How to Manage Peroneal Tendonitis?

Tendon injury from overuse is a very common issue in sport. It occurs if the load that the tendon is exposed to exceeds what the tendon can take. There is two parts to this. The first will be the cumulative load and that means simply how much exercise is done and just how often this is done. It is essential that the tendon is given time to get accustomed to those loads or the collective load will go beyond that. That is the second part, just how adapted the tendon would be to those loads. Understanding these concepts is really important in being familiar with and treating tendonitis.

One example is, peroneal tendonitis which is an excessive use injury that occurs on the outside of the ankle joint. The collective load in this tendon is greater when activity levels are too high or increased too quickly and not enough time is given for the tendon to adapt to those high loads. The cumulative load is also increased by the biomechanics of the foot. For example, if the supination resistance of the foot is lower then the peroneal muscles on the outside of the leg will be required to work harder. That may place an increased stress on the peroneal tendons after which along with training errors that load may well exceed what the tendon can take and it develops tendonitis.
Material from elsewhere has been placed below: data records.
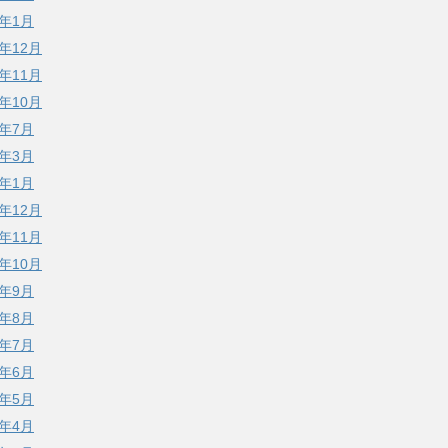
3年1月
2年12月
2年11月
2年10月
2年7月
2年3月
2年1月
1年12月
1年11月
1年10月
1年9月
1年8月
1年7月
1年6月
1年5月
1年4月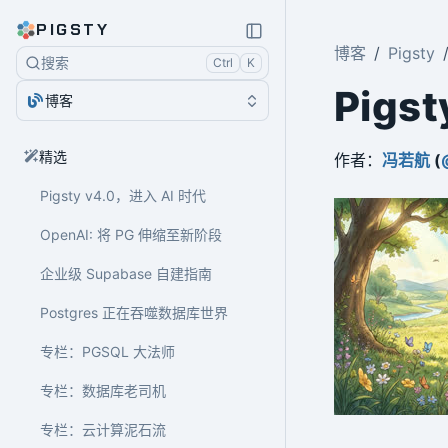
PIGSTY
博客
Pigsty
搜索
Ctrl
K
Pig
博客
精选
作者：
冯若航
(
Pigsty v4.0，进入 AI 时代
OpenAI: 将 PG 伸缩至新阶段
企业级 Supabase 自建指南
Postgres 正在吞噬数据库世界
专栏：PGSQL 大法师
专栏：数据库老司机
专栏：云计算泥石流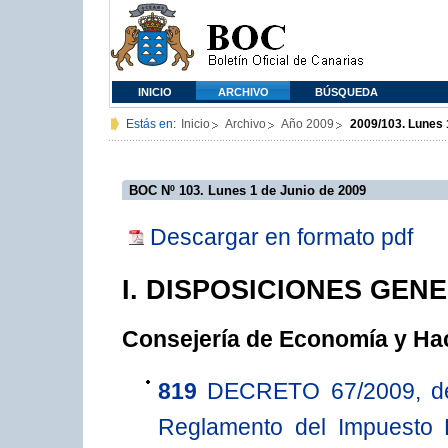
INICIO
ARCHIVO
BÚSQUEDA
Estás en:
Inicio
Archivo
Año 2009
2009/103. Lunes 
BOC Nº 103. Lunes 1 de Junio de 2009
Descargar en formato pdf
I. DISPOSICIONES GEN
Consejería de Economía y Ha
819
DECRETO 67/2009, de 
Reglamento del Impuesto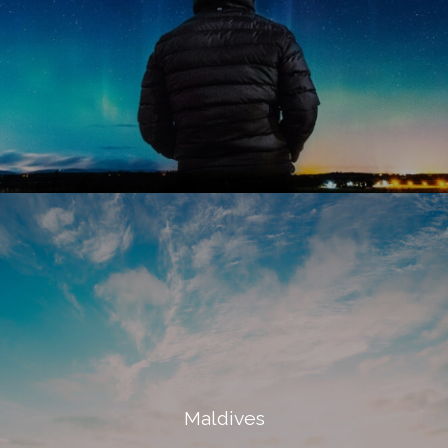
Maldives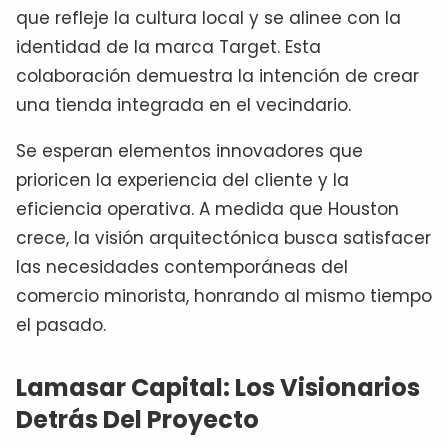
que refleje la cultura local y se alinee con la
identidad de la marca Target. Esta
colaboración demuestra la intención de crear
una tienda integrada en el vecindario.
Se esperan elementos innovadores que
prioricen la experiencia del cliente y la
eficiencia operativa. A medida que Houston
crece, la visión arquitectónica busca satisfacer
las necesidades contemporáneas del
comercio minorista, honrando al mismo tiempo
el pasado.
Lamasar Capital: Los Visionarios
Detrás Del Proyecto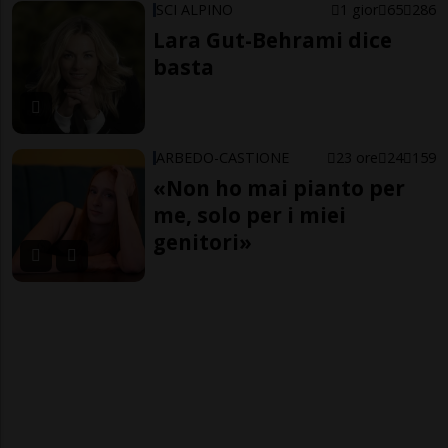
SCI ALPINO
1 gior
65
286
Lara Gut-Behrami dice
basta
ARBEDO-CASTIONE
23 ore
24
159
«Non ho mai pianto per
me, solo per i miei
genitori»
Based upon these principles, peroneal tendonitis is managed by reduction of that collective load. That will mean training volumes and frequency should be decreased somewhat to permit the tendon to adapt to the loads. The stress in this disorder can also be decreased with foot orthotics that evert the foot, which means the peroneal muscles does not need to work so hard. Next the tendon ought to be given an opportunity to adapt to the loads. This means that exercising volume and frequency ought to be slowing increased, with lots of rest between training loads to give the tendon to adapt to those loads.